Elbette kulaklarım açık, bizler için hiç de “sürpriz” olmayan biçimde, sevenlerinin acılarını paylaşarak, onurlu uğurlayışlarını paylaştım. Beklentim yüksek olmasa da günümüz acılarının ortak gerçekliğinde, Saray, tekadam rejimi cephesinden, insancıl bir küçük adımı boşuna bekledim.. İnsan sıcağı, yaşam, doğa sevgisine kapıları sınırsız açık bir yüreğe, kapılar böylesine kapalı tutulacaksa vay hale.

***

Yazılmamış anılar üzerinden, Bekir Coşkun’un Cumhuriyet gazetesi ailesine katılmasına ilişkin okurun da bilemeyebileceği birkaç satır arasını paylaşmak isterim. Galiba, Mustafa Kemal Atatürk’ten Yunus Nadi’ye, en son Nadir Nadi’ye devredilmiş sorumlulukta, 12 Eylül sonrası Nadir Nadi’nin ölümü sorası yaşanan kopuşta, Berin Nadi - İlhan Selçuk sorumluluğunda, Cumhuriyet Vakfı’nın kuruluş günlerine dönmek gerek.

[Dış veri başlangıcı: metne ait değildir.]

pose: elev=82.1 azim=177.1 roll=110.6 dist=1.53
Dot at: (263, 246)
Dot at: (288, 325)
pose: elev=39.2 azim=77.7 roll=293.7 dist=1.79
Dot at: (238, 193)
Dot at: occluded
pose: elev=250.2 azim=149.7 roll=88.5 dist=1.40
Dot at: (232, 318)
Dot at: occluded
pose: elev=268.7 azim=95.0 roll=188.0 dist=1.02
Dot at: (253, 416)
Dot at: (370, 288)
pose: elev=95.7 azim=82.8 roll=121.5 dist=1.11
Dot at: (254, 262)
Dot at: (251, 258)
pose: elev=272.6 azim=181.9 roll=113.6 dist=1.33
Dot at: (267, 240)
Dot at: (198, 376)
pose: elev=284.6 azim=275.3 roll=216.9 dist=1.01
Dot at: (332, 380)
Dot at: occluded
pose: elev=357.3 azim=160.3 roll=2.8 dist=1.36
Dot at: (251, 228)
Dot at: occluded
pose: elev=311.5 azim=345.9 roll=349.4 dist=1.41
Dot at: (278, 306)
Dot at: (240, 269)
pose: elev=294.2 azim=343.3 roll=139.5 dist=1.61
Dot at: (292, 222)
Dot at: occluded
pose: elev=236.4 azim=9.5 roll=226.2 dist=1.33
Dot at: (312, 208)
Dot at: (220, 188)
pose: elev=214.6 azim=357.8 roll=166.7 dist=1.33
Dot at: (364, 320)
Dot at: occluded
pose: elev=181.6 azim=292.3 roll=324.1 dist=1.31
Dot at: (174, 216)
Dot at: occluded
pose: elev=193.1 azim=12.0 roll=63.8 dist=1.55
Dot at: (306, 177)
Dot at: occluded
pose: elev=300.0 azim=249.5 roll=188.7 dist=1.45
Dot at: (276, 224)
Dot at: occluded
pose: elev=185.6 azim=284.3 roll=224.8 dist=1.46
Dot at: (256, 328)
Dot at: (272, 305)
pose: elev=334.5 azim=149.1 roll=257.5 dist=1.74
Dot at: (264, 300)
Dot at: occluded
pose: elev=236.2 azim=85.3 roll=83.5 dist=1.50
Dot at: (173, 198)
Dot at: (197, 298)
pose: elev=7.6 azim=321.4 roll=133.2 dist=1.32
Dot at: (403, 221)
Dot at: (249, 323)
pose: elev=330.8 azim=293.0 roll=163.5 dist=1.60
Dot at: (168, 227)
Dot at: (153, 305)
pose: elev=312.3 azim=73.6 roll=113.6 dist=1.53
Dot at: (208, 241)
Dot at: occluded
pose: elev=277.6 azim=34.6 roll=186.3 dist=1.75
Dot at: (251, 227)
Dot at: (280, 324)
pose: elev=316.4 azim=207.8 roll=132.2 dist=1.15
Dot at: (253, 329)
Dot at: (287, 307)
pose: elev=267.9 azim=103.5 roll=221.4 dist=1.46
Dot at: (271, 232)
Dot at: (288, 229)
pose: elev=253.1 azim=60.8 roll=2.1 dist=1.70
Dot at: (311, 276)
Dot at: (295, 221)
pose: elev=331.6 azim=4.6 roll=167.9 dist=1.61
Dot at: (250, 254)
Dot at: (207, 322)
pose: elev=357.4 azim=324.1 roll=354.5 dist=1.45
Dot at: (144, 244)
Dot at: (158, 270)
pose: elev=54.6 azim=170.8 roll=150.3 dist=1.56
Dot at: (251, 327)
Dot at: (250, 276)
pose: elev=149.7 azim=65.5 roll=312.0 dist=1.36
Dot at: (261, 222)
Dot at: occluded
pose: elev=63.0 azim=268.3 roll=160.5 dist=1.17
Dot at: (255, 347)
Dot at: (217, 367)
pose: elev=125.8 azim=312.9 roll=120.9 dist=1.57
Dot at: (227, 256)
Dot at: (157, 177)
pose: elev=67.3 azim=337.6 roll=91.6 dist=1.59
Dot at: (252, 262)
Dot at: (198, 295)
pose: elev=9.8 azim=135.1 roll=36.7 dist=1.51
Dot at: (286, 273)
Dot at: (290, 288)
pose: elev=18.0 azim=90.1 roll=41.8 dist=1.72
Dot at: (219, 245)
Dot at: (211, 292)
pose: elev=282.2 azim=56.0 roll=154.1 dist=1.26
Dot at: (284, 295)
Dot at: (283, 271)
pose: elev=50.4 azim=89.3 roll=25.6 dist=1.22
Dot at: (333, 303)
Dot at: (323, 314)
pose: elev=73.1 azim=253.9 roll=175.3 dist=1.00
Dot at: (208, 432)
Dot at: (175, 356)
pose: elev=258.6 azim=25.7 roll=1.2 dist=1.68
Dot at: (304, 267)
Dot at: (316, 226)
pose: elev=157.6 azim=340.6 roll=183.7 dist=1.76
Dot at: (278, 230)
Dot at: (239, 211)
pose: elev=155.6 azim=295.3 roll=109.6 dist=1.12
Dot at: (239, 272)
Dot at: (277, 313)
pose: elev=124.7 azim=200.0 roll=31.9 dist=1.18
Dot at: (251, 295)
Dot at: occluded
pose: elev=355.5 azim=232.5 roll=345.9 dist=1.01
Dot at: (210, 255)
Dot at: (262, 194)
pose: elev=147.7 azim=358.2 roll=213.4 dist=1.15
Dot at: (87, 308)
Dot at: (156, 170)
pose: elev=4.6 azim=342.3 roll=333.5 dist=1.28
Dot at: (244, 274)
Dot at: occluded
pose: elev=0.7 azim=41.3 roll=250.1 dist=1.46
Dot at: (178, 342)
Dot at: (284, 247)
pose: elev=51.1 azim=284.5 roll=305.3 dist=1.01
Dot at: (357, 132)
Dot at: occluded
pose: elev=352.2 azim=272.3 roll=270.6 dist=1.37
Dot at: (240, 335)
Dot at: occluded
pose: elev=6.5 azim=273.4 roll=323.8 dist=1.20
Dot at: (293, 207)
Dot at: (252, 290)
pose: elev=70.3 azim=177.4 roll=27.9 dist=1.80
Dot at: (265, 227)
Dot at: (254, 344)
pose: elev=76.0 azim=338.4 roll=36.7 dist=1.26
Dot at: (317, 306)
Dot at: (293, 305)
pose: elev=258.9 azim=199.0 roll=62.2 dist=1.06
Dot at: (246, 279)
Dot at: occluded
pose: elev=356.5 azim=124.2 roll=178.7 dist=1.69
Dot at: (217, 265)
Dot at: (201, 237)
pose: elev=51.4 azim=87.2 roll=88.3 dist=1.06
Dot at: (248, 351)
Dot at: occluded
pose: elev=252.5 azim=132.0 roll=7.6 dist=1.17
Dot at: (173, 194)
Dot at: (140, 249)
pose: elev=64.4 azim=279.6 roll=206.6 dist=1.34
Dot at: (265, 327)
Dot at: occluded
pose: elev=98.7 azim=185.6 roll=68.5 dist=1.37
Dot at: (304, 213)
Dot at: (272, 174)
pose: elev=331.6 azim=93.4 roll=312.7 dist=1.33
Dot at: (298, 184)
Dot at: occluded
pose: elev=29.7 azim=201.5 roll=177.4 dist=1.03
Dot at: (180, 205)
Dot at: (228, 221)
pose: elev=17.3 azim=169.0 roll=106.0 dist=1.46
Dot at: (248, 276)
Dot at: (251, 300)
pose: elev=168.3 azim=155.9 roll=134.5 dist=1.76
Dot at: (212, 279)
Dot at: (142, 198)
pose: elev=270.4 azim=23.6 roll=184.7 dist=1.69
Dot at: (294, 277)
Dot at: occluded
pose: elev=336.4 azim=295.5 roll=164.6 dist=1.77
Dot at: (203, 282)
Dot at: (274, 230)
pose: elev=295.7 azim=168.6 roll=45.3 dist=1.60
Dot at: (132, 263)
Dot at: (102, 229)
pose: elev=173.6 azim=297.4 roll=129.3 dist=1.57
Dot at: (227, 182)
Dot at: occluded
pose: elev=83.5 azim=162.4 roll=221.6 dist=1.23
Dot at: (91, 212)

Berin Nadi, net bir cümle ile “Bekir Coşkun’un fanatik okuru, hayranıydı”. Ne zaman yan yana gelsek aramamı istiyor, sohbet arasında kendine özgü üslubu ile aile içinde görme arzusunu paylaşıyordu. Sürpriz yandaşı, Bekir Coşkun’un “hayır” diyemeyeceği eşi Andrée Coşkun’du.

Bekir Coşkun ana akım medyadan büyük tasviye, koparılışta yakın arkadaşlarından ayrılmış olarak Cumhuriyet ailesine karışmıştı. Dönemin okur katında en sevilen fenomenleri arasında, kendi özel okurlarından en yüksek tıkları alanlar arasında başı çekiyordu. Doğal olarak da bu tıkların Cumhuriyet okurları sayısında yükseliş getirmesinin beklentisi içinde arayışlara girmişti.

***

12 Mart operasyonunu özenli direnişi ile yenen Cumhuriyet okurları, Nadir Nadi’nin ölümü, gazetenin iflasa sürüklenişi, Cumhuriyet Vakfı’nın kurulması sonrası büyük bir sınavın içinden daha geçiş yapıyorlardı.. Önce dünyada örneği yaşanmamış okur boykotları ile darbe yönetimlerini çökertiyorlardı. Sil baştan sağlıklı yönetim koşullarını kazanan, tirajı düşmüş gazeteyi, benzerlerinden çok daha pahalıya satın alarak okumayı seçerek alın terilerinden bedel ödeyerek yaşatma savaşımını veriyorlardı.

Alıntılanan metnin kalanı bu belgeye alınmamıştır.